When LLM-as-Judge Fits (and When It Doesn't)
LLM-as-judge is the technique of using a model to grade the output of another model (or the same model). It has become the default way to evaluate open-ended generation in 2026 because nothing else scales. This lesson covers when to reach for it and when to reach for something else.
Where LLM-as-Judge Wins
Open-ended generation. Summarisation, drafting, creative writing, agent responses. There is no single correct answer, so exact match and string similarity are useless. A judge with a rubric handles this at scale.
Multi-dimensional grading. You want to score a response on helpfulness AND safety AND tone AND correctness. A judge can score all four in one pass. Building four separate metric pipelines would take much longer.
Nuanced correctness. The response is technically correct but subtly misleading. Or technically wrong in a way a user would forgive. String metrics miss the nuance; judges catch it.
Volume beyond human review. You have 10,000 examples per week. Human review would cost R50,000 per week. LLM-as-judge grades them for maybe R20-100.
If you find yourself thinking "I could tell if the response was good if I read it", you have a judge candidate.
Where LLM-as-Judge Fails
Objective, deterministic tasks. If the answer is 42, checking equals 42 is faster, cheaper and more accurate than asking a judge "is this response about equal to 42".
Tasks the judge model is bad at. Judges inherit their own model's blind spots. A judge that struggles with maths will grade a maths answer generously if it looks plausible.
Safety-critical judgments where false negatives cost lives. Medical, legal, financial advice at scale. Judges have false-negative rates you cannot ignore. Human review or specialised classifiers are needed here, not LLM-as-judge alone.
When the judge and the system under test are the same model. Judge-your-own-homework. Covered in Module 1 Lesson 3. Use a different (ideally stronger) model as the judge.
The Judge as Additional Failure Point
Adding a judge means adding another model call to your eval loop. That means:
- Cost per grade. Every eval example costs whatever the judge call costs. For frequent eval runs on large datasets, this adds up fast (Lesson 4 of this module).
- Latency per grade. Judge calls are typically 1-3 seconds each. Running 100 examples serially takes 2-5 minutes. Parallelising helps.

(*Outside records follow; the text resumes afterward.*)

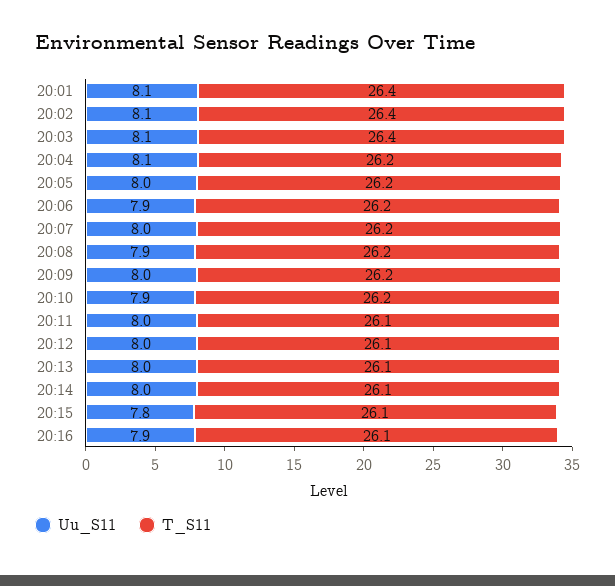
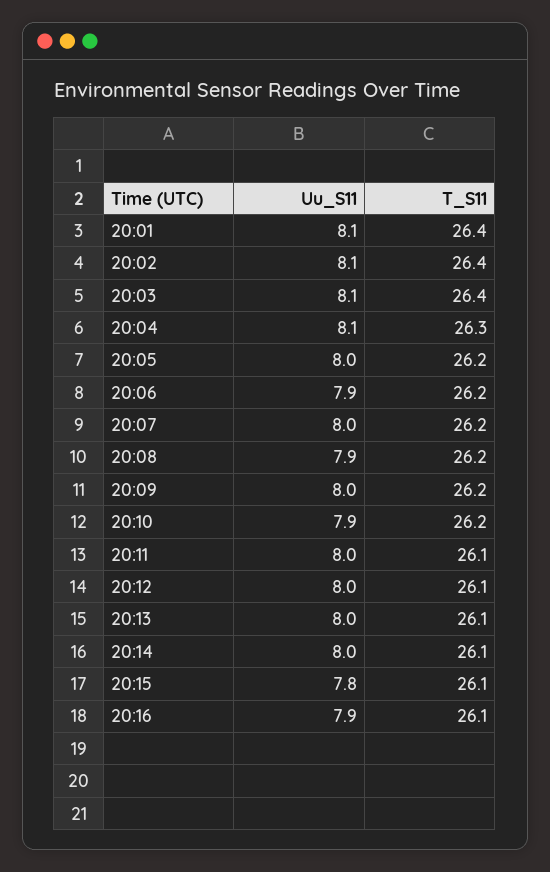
  {
    "Uu_S11": {
      "20:01": 8.1,
      "20:02": 8.1,
      "20:03": 8.1,
      "20:04": 8.1,
      "20:05": 8,
      "20:06": 7.9,
      "20:07": 8,
      "20:08": 7.9,
      "20:09": 8,
      "20:10": 7.9,
      "20:11": 8,
      "20:12": 8,
      "20:13": 8,
      "20:14": 8,
      "20:15": 7.8,
      "20:16": 7.9
    },
    "T_S11": {
      "20:01": 26.4,
      "20:02": 26.4,
      "20:03": 26.4,
-     "20:04": 26.2,
+     "20:04": 26.3,
      "20:05": 26.2,
      "20:06": 26.2,
      "20:07": 26.2,
      "20:08": 26.2,
      "20:09": 26.2,
      "20:10": 26.2,
      "20:11": 26.1,
      "20:12": 26.1,
      "20:13": 26.1,
      "20:14": 26.1,
      "20:15": 26.1,
      "20:16": 26.1
    }
  }

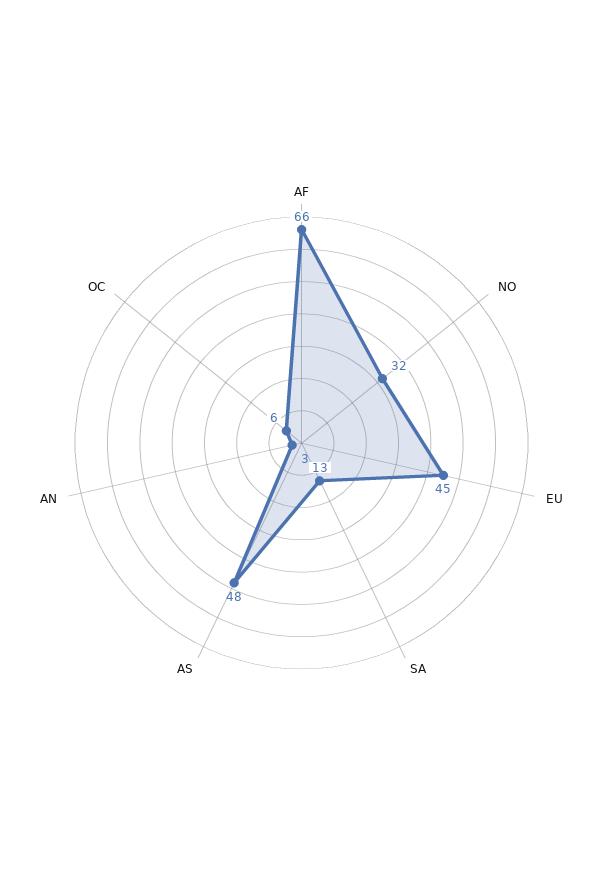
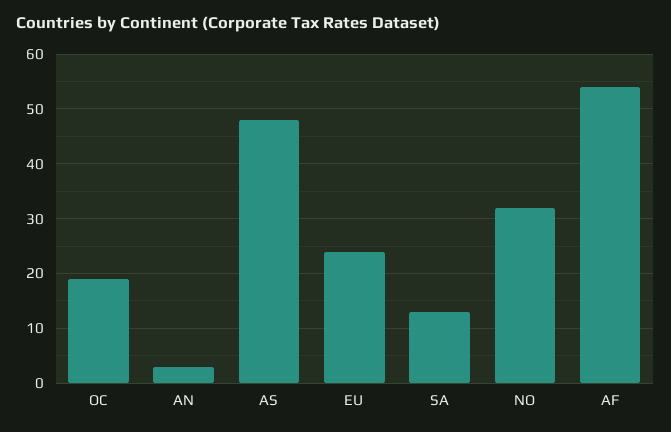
  {
-   "AF": 66,
+   "AF": 55,
    "NO": 32,
-   "EU": 45,
+   "EU": 25,
    "SA": 13,
    "AS": 48,
    "AN": 3,
-   "OC": 6
+   "OC": 20
  }

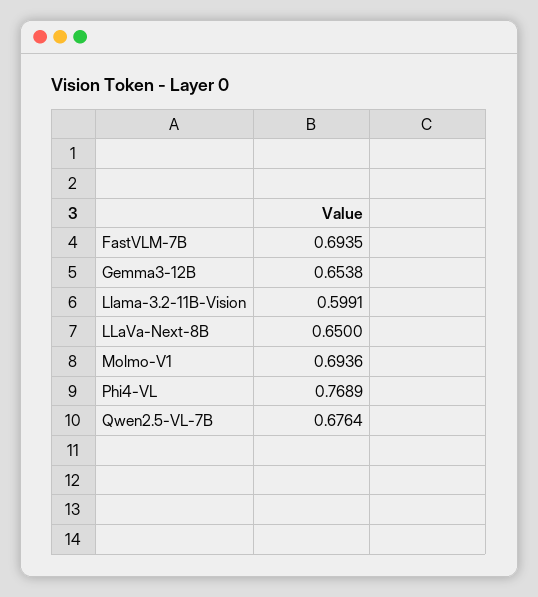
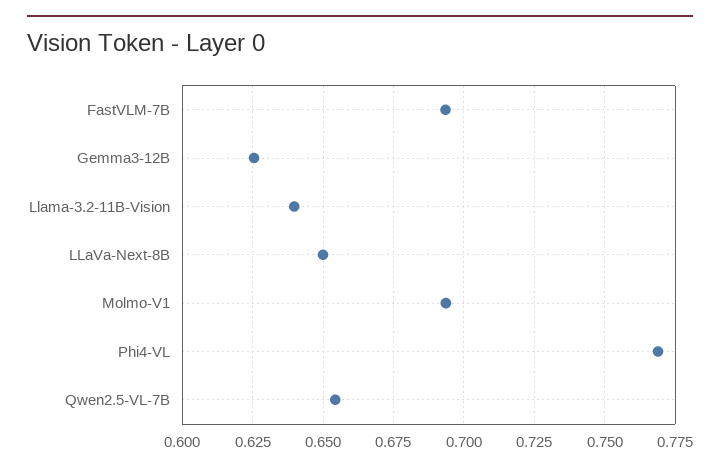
  {
    "FastVLM-7B": 0.6935,
-   "Gemma3-12B": 0.6538,
+   "Gemma3-12B": 0.625,
-   "Llama-3.2-11B-Vision": 0.5991,
+   "Llama-3.2-11B-Vision": 0.64,
    "LLaVa-Next-8B": 0.65,
    "Molmo-V1": 0.6936,
    "Phi4-VL": 0.7689,
-   "Qwen2.5-VL-7B": 0.6764
+   "Qwen2.5-VL-7B": 0.655
  }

- Non-determinism in the grade itself. The judge might grade the same output 4 today and 3 tomorrow. Even the score is a distribution.
You mitigate these with sampling (only grade a portion of runs), caching (identical outputs get the same grade) and running multiple judge samples for critical evaluations.
A Judge is Never a Substitute for a Baseline
The most common misconception: teams reach for LLM-as-judge as a shortcut around defining what "good" means. They ask a judge "grade this response" without providing a rubric. The judge produces a number. The number is meaningless.
A judge is only as good as the rubric you give it. Lesson 2 is dedicated to writing rubrics.
When To Combine Judges With Other Metrics
Most production eval suites combine multiple metric families:
- Exact match on the parts that can be checked exactly (did the model return valid JSON, did the routing tag match the expected)
- LLM-as-judge on the open-ended parts (was the response helpful and safe)
- Occasional human review of a small sample to keep the judge calibrated
Never trust a single metric family for the whole eval. Layer them.
Key Takeaway
Reach for LLM-as-judge when you need to grade open-ended generation, multi-dimensional quality or large volumes beyond human review. Skip it for objective tasks with a clear correct answer. Every judge is another model call with cost, latency and non-determinism, so use it deliberately. And never confuse "we have a judge" with "we know what good means"; that is what the rubric is for.